What follows are some questions PLOS CB asked us to answer for a more general audience.

What was already known, and what question(s) were you attempting to answer?

There is tremendous excitement in neuroscience about new experimental techniques and analytic methods under development. Scientists are recording from more neurons across more organisms than we would have dreamed possible a decade ago, and the Obama Administration’s BRAIN Initiative and projects at DARPA are trying to push that number to a million simultaneous neurons.

Making sense of such data is difficult since we still don’t really understand how even (comparatively) simple neural systems like the brain of a fruit fly work. Scientistis currently lack a comprehensive understanding of how visual input presented to a fly will be processed by the fly’s brain to give rise to behavior. This makes it incredibly difficult to test our analysis algorithms -- we don’t know if the algorithms will be useful, because we don’t have the data, and we don’t know if the data will be useful, because we can’t test the algorithms!

Our study attempts to sidestep this issue by applying a large number of classical analysis techniques to a computing system that we do understand: A microprocessor from a classic video game system, the Atari 2600. Since humans have designed this processor from the transistor all the way up to the software, we know how it works at every level, and we have an intuition for what it means to “understand” the system. Our goal was to highlight some of the deficiencies in “understanding” that arise when applying contemporary analytic techniques to big-data datasets of computing systems.

We are inspired by the work of Yuri Lazebnick,who in 2003 asked, “Could a biologist fix a radio?” He was critical of the aggressively reductionistic approach he saw in cancer biology at the time.

What is the most important finding of your study?

Today’s experimental paradigms when paired with today’s data analysis algorithms fall short of a meaningful description of how the microprocessor works.

What are the larger implications or potential practical applications of your findings?

Without careful thought, current big-data approaches to neuroscience may not live up to their promise or succeed in advancing the field. In particular, we have a long way to go to identify

Based on your findings, what are the next steps for this research?

It’s obvious that we need new, better, more scalable data analysis algorithms with interpretable results to accelerate the pace of neuroscience. Our view is that this is not controversial -- many scientists in the field are working on it. But we argue there are two additional directions to pursue:

Could you please provide a short, 1–2 sentence quote describing the most exciting aspect of the study, keeping in mind a non-expert reader?

By checking how well experimental strategies and analysis algorithms from neuroscience work at understanding microprocessor, we can identify potential hurdles for neuroscience. The methods we use to understand these systems can perhaps guide our approaches when trying to understand a brain.

Why should people be skeptical of your results? What is criticism that you have received with your work, and do you think it is valid? Why or why not?

Our paper generated a lot of attention when it was first circulated among scientists, and many raised good criticisms. By releasing a preprint version of the paper, we were able to solicit feedback from the entire community, and ultimately address many of these criticisms, which include:

  1. Processors are not brains. Microprocessors and biological systems are incredibly different. Individual cells in the brain operate literally a thousand times more slowly than the transistors in the microprocessor we used. Our processor had only 3000 transistors, whereas a mouse brain has 100 million neurons, and each neuron likely does the work of thousands of transistors. Brains tend to be much more robust to damage than processors.

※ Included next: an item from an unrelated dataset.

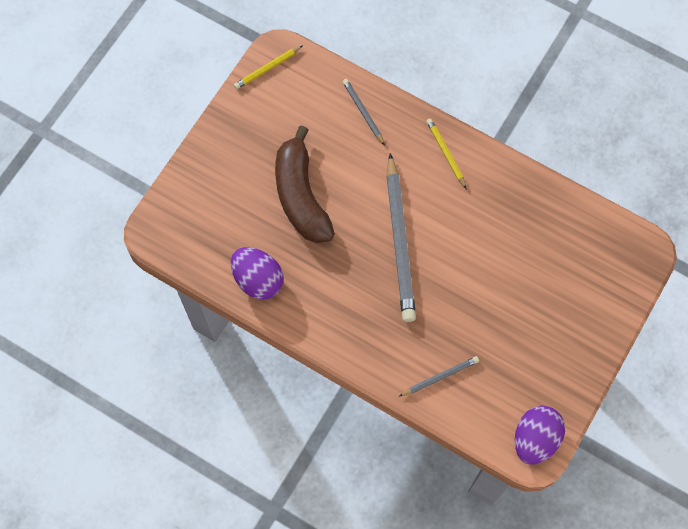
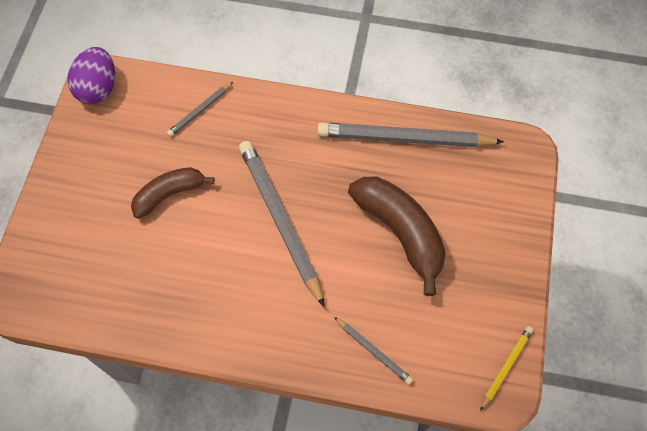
camera: 160 degrees right, 5 degrees down
(258, 280) = (404, 139): purple egg -> grey pencil
(445, 153) = (262, 334): yellow pencil -> none
(491, 299) = (170, 194): none -> brown banana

    In the paper we argue that these criticisms are all valid, and are important in considering the impact of the work. But we argue that many of these features, including a vastly smaller number of simpler units, should make processors much easier to reverse-engineer than biological systems.

  2. Differing degrees of functional localization. This also relates to an important difference between brains and processors. Many neural systems have a great deal of “functional localization,” where we know that specific areas are responsible for specific tasks or behaviors. In mammalian brains, for example, we know various parts of visual cortex are responsible for processing visual input. While processors like the one we examined also exhibit some functional localization (one part of the chip adds numbers, another part keeps track of inputs and outputs), it seems less advanced or intricate than what we see in biological systems. We completely agree that there are vastly differing levels of functional localization in these systems, and indeed systems which exhibit greater functional localization may be easier to reverse-engineer. But while a great amount is known about functional localization in neural systems, many of the most interesting parts of the brain -- such as prefrontal cortex, where a lot of higher-order cognitive processes are speculated to occur -- are largely undifferentiated collections of cells.

  3. There are many brand-new algorithms for understanding data that the authors did not test. Neural data analysis is a rapidly advancing field, with new techniques being published all the time. Indeed, we develop some of these techniques in our own research. While many of the techniques we applied to the microprocessor are well-established, in some cases decades old, , they are still widely used by neuroscientists in the field to analyze new data.. The other problem we wished to highlight is that many new data analysis methods aren’t scalable -- they don’t run fast enough on large datasets that are now being generated by practitioners. While our processor is “small” compared to brains, it is still too large and complex for many recently developed analysis techniques to handle. We believe that the community will need to address these questions of scale before meaningful comparison with these new methods can occur.